◆ Excerpt provided:
start

Q4 2012 Earnings Conference Call

April 01, 2013 08:00 am ET

Executives

Ken Donenfeld - DGI Investor Relations

Chen Min - Chairman of the Board, President, Chief Executive Officer

Yang Feng - Chief Financial Officer, Treasurer, Secretary

Analysts

Mark Miller - East West Network Group

Operator

Ladies and gentlemen, thank you for standing by. Welcome to the Guanwei Recycling Corp 2012 Year End Investor Conference Call. At this time, all participants are in a listen-only mode. Following the presentation, we will conduct a question-and-answer session. Instructions will be provided at that time. (Operator Instructions).

I will turn the conference over to our Mr. Ken Donenfeld, DGI Investor Relations. Please go ahead, sir.

Ken Donenfeld

Thank you very much, operator, and thanks to everyone who has joined us on the call today. There's a link to this conference call that will be posted on the company's website at www.guanweirecycling.com and instructions for accessing the call are included in the earnings release.

On the conference call today will be Mr. Chen Min, Chief Executive Officer; Mr. Yang Feng, CFO; and Mr. [Lawrence Wang] a member of the company’s financial team and Mr. Richard Sun who will serve as our interpreter.

end

◆ Given data:

start

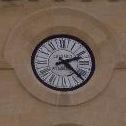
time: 2:22
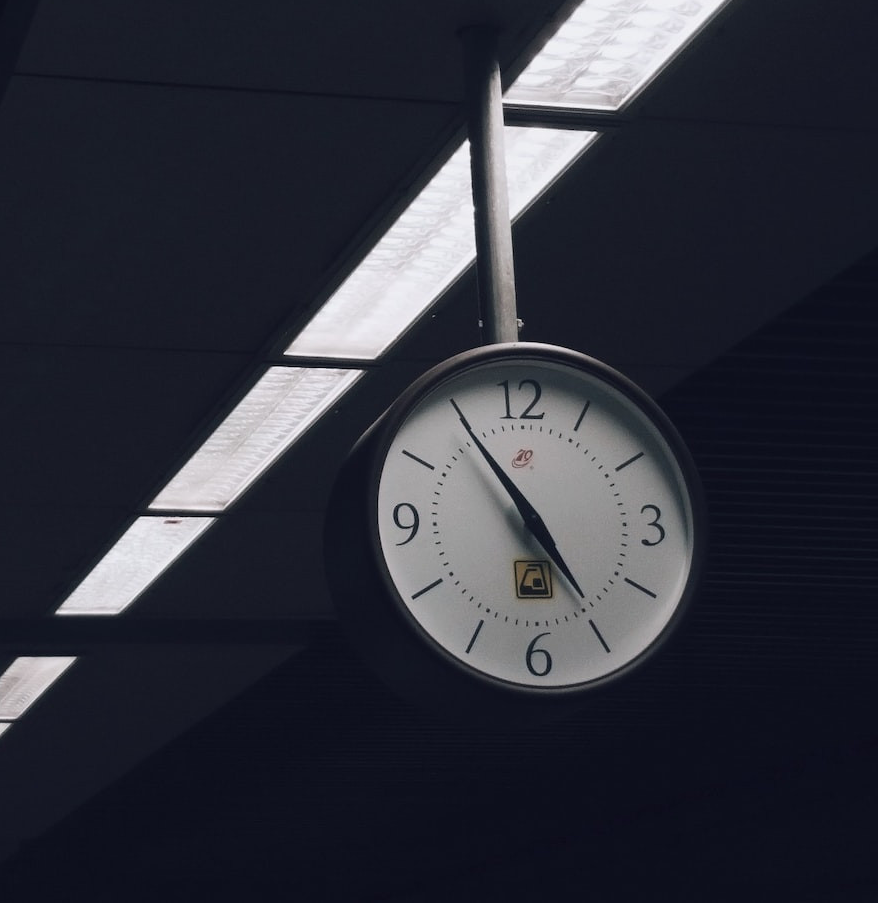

end

◆ Tasks to carry out:
1 > Decide whether each statement agrees with the earnings call transcript. Answer yes or no for each, and quote the words from the transcript that settle it.
(a) Yang Feng serves as the company's Chief Financial Officer.
(b) Participants may speak freely during the presentation.
(c) Richard Sun will act as the interpreter on the call.
2 > Reproduce the part of the earnings call transcript starting at "Mark Miller - East" and ending at "time. (Operator Instructions).".

◆ Outputs for the tasks:
1 >
(a) Yes: "Yang Feng - Chief Financial Officer, Treasurer, Secretary"
(b) No: "At this time, all participants are in a listen-only mode."
(c) Yes: "Mr. Richard Sun who will serve as our interpreter"

2 >
Mark Miller - East West Network Group

Operator

Ladies and gentlemen, thank you for standing by. Welcome to the Guanwei Recycling Corp 2012 Year End Investor Conference Call. At this time, all participants are in a listen-only mode. Following the presentation, we will conduct a question-and-answer session. Instructions will be provided at that time. (Operator Instructions).